Two facts supersede the decimal points of differing reports and methodologies: the Indian economy generates two-thirds of the regional output in South Asia, and despite revisions, remains one of the fastest growing major economies in the world.

With a new lease for the old government and a new finance minister at the helm, there is much discussion and debate on what will propel India’s economic growth in the next few months – and next five years. Most pundits are calling for greater private sector involvement, new investments, less regulations, and a lot more reform.

Increased involvement

Dawn Holland, Chief of Global Economic Monitoring at the UN Department of Economic and Social Affairs, says India should focus on increasing private sector involvement in investment. Speaking at the UN Headquarters during the release of the WESP update, she said, “The one area I think India should be focusing on is increasing the private sector involvement in investment, and facilitating access to finance for the private sector and small and medium size (SME) firms in particular, which is a barrier to faster growth in India.”

Dubai-based Dr Sharad Nair of Apex Advisers DMCC opines that SMEs will become a major driving force in maintaining consistent GDP growth and tackling large-scale employment generation alongside.

“The government should set up exclusive infrastructure in the form of collective marketing platforms, logistics and e-commerce that will enable them to take their products pan-India.

“I look forward to an influx of mature entrepreneurs in their 30s and 40s who, when compared to the staple of fresh IIM/IIT graduates, will bring both experience and wisdom to the scene.”

Private sector power

Dr Dhananjay Datar, Managing Director, Al Adil Group has a succinct statement: “The Indian economy is simply in consolidation phase.

Though statistics indicate that the economy is slowing, we are sure the government will take required measures to enhance growth in ensuing years, alongside private sector participation.”

Anis Chakravarty, partner and lead economist and economist Umang Aggarwal of Deloitte India emphasise that the economy needs increased private investment and fiscal prudence, in the April issue of Deloitte Insights. “Overall, the government could do well to carefully manage its public finances and shift focus to projects that can foster private investment.”

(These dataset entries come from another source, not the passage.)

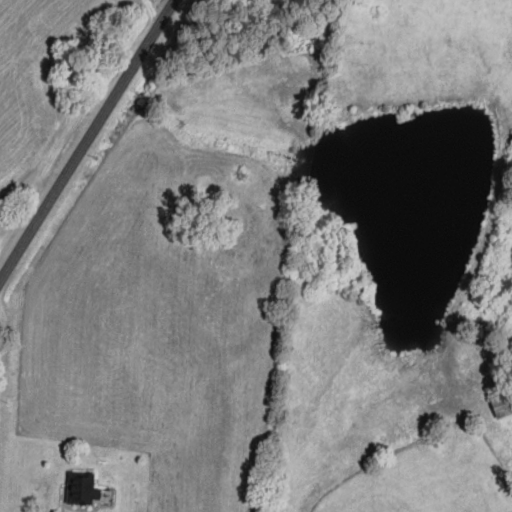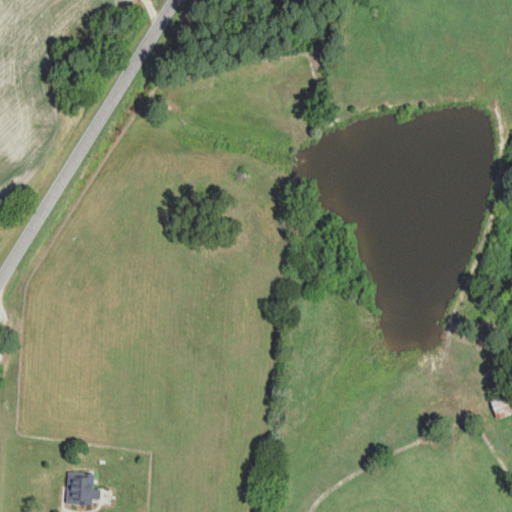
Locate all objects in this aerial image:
road: (150, 11)
road: (87, 139)
road: (2, 312)
building: (503, 402)
building: (503, 402)
building: (84, 487)
building: (84, 487)
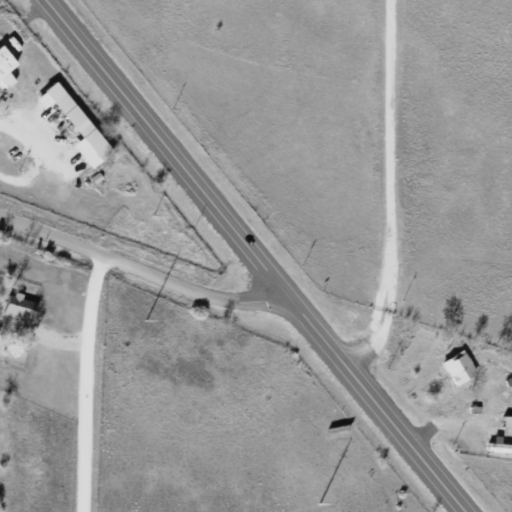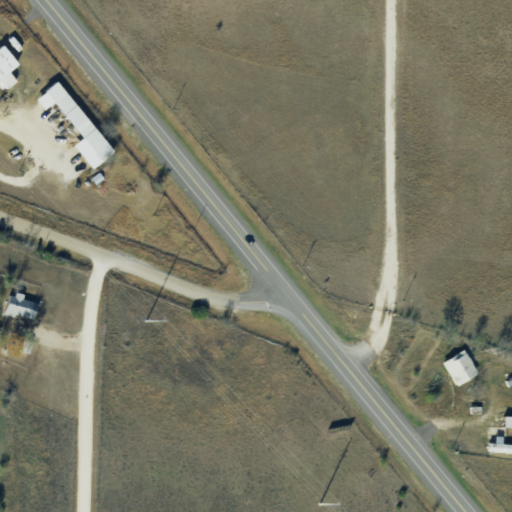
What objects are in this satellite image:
building: (6, 67)
building: (78, 120)
building: (97, 190)
road: (371, 190)
road: (260, 255)
road: (184, 298)
building: (20, 306)
power tower: (146, 320)
building: (460, 367)
road: (62, 392)
road: (125, 393)
building: (500, 447)
power tower: (319, 503)
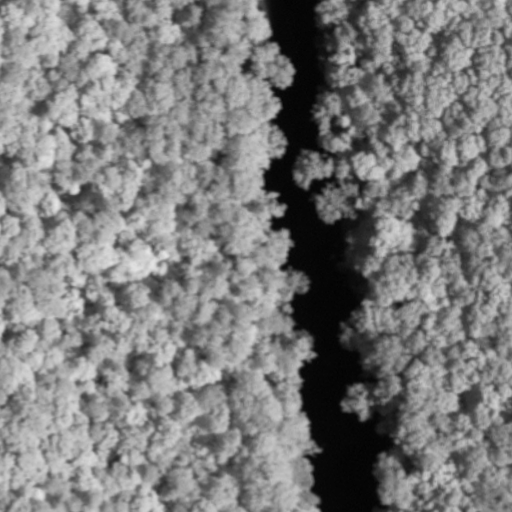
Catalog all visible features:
road: (392, 253)
river: (302, 257)
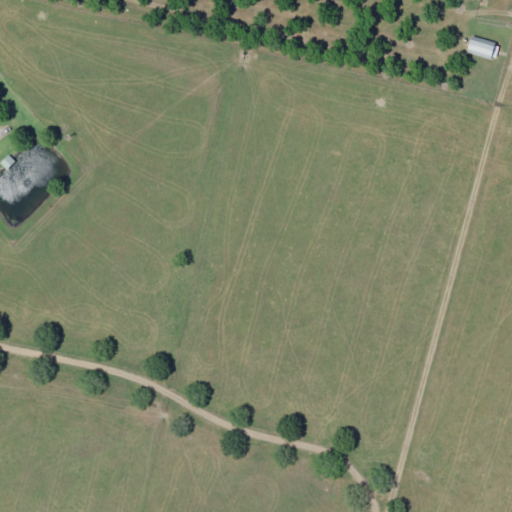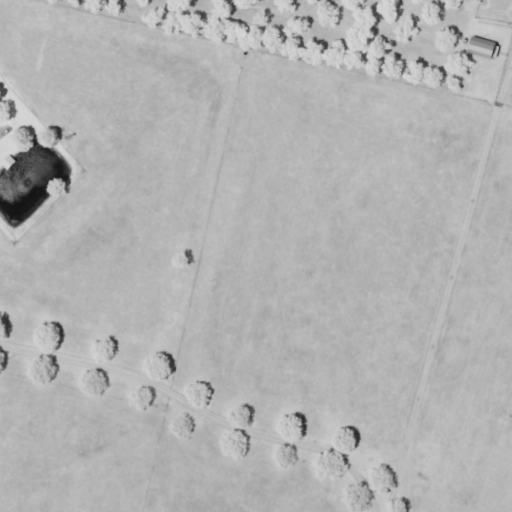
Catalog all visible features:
building: (478, 46)
building: (6, 161)
road: (353, 287)
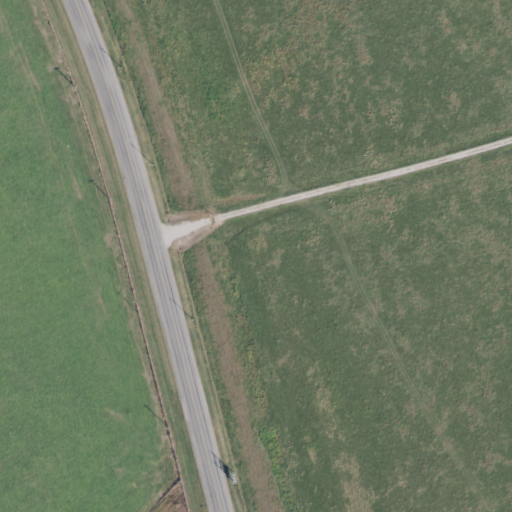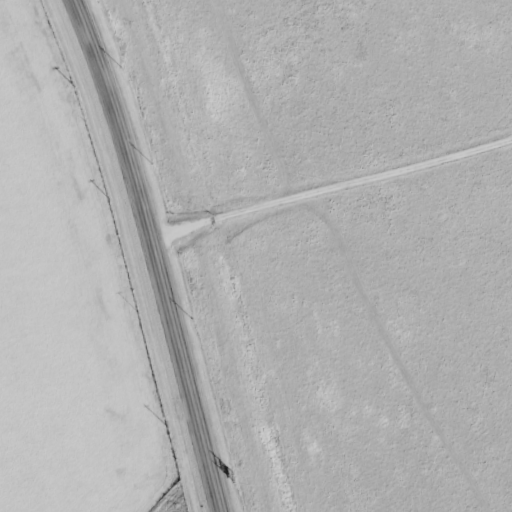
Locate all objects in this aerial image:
road: (331, 188)
road: (153, 253)
railway: (210, 254)
railway: (267, 467)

“Access to a well-regulated private capital market ‘beyond bankers’ is a crucial development,” says Dr Nair who has led investments of over $20 million into a dozen start-ups in multiple sectors, in India and the UAE. “Mutual funds flush with funds have exhausted their appetite for large, listed securities. They are waiting for a suitable platform in SMEs and start-ups, which will yield healthy and consistent returns.”

Sector specific support

Healthcare, a key index in defining economic growth is also propelling India forward. Dr Azad Moopen, Founding Chairman and Managing Director of Aster DM Healthcare, says he expects the government to focus on improving and augmenting infrastructural aspects, and simultaneously tweak the cost aspect so that healthcare access is more affordable. “We need to stem and arrest rising healthcare costs to ensure that India achieves major economic power status in the next five years.”

Dr Datar speaks of the highly dynamic food retail sector: “Retail consumption in India is growing at a pace faster than any other major global economy, but this throws up diverse challenges. The new government has to address a host of issues including infrastructure improvement, supportive regulation and new incentives, which will foster bullish growth of the industry — and the economy.”

Regulations and reform

The International Monetary Fund (IMF) says in its World Economic Outlook that reform is key to bringing down India’s elevated public debt and raising its growth levels.

“Continued implementation of structural and financial sector reforms with efforts to reduce public debt remain essential to secure the economy’s growth prospects.” The report also emphasises better governance and regulations in public sector banks to incentivise job creation, and land reform to expedite infrastructure development.

Arvind Subramanian, meanwhile, does not mince words when urging the government to act swiftly and prevent slowdown. “Going forward, there must be reform urgency stemming from the new knowledge that growth has been tepid, not torrid.”